** start of Information given **

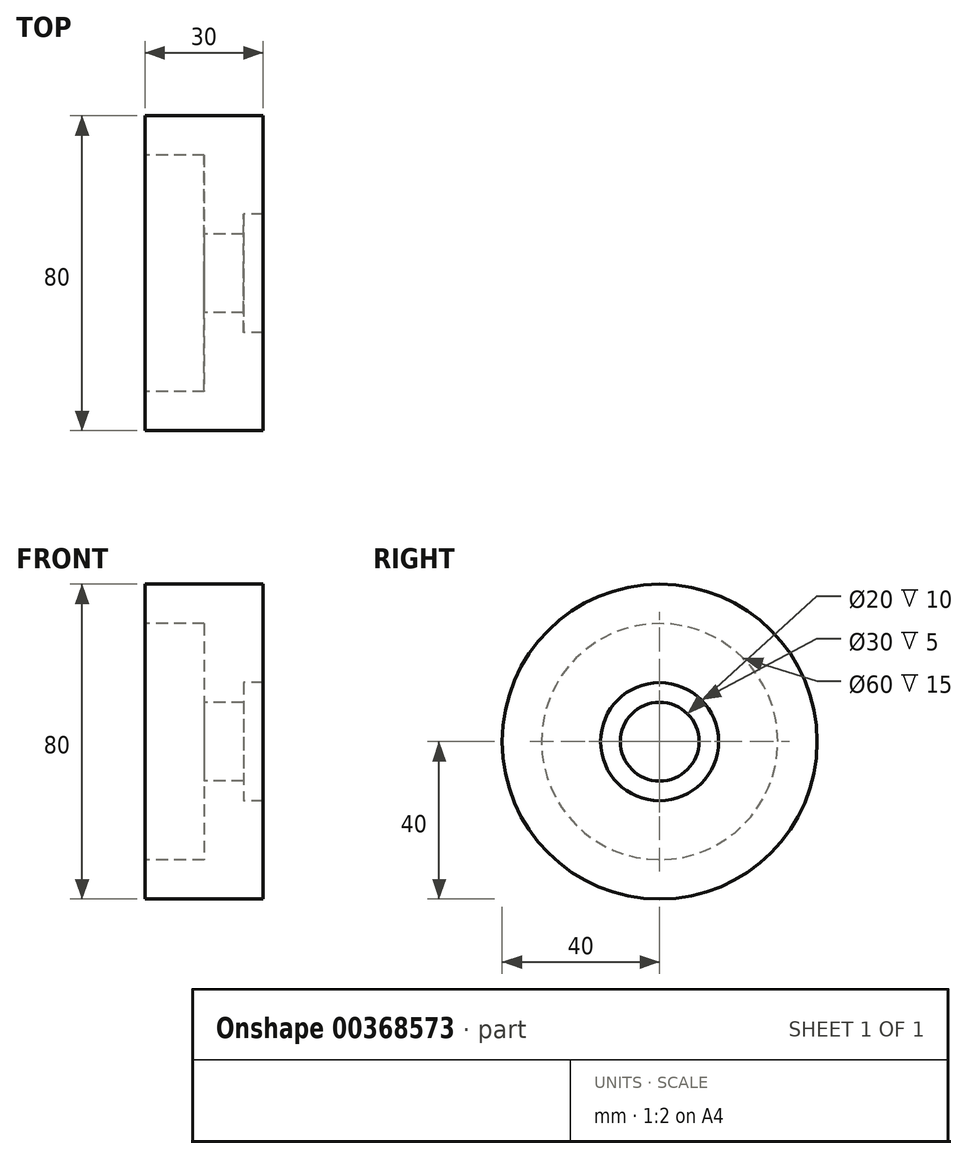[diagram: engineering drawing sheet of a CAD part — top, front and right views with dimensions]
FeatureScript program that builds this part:
annotation { "Feature Type Name" : "Feature", "Feature Type Description" : "" }
export const myFeature = defineFeature(function(context is Context, id is Id, definition is map)
    precondition{}
    {
        {
            var Q0;
            Q0=qCreatedBy(makeId("Front.planeOp"),FACE);
            var sketch = newSketch(context, id + "F0", { "sketchPlane" : qUnion([Q0])});
            skLineSegment(sketch, "E0", {"start": v(0, 10) * mm, "end": v(10, 10) * mm});
            skLineSegment(sketch, "E1", {"start": v(10, 10) * mm, "end": v(10, 15) * mm});
            skLineSegment(sketch, "E2", {"start": v(10, 15) * mm, "end": v(15, 15) * mm});
            skLineSegment(sketch, "E3", {"start": v(15, 15) * mm, "end": v(15, 40) * mm});
            skLineSegment(sketch, "E4", {"start": v(15, 40) * mm, "end": v(-15, 40) * mm});
            skLineSegment(sketch, "E5", {"start": v(-15, 40) * mm, "end": v(-15, 30) * mm});
            skLineSegment(sketch, "E6", {"start": v(-15, 30) * mm, "end": v(0, 30) * mm});
            skLineSegment(sketch, "E7", {"start": v(0, 30) * mm, "end": v(0, 10) * mm});
            skLineSegment(sketch, "E8", {"start": v(0, 0) * mm, "end": v(26.23, 0) * mm});
            skSolve(sketch);
        }
        {
            var Q0;
            Q0=makeQuery(id+"F0.imprint","IMPRINT",FACE,{"disambiguationData":[TD([[makeQuery(id+"F0.imprint","IMPRINT",EDGE,{"derivedFrom":sQuery(id+"F0.wireOp",EDGE,"E0")}),1.0]])]});
            var Q1;
            Q1=sQuery(id+"F0.wireOp",EDGE,"E8");
            revolve(context, id + "F1", {"entities" : qUnion([Q0]), "axis" : qUnion([Q1]), "revolveType" : RevolveType.FULL});
        }
    });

** end of Information given **

_Description of the task_:
How many lines of the listing contain the string "EDGE"? Case matters.

_Task response_:
2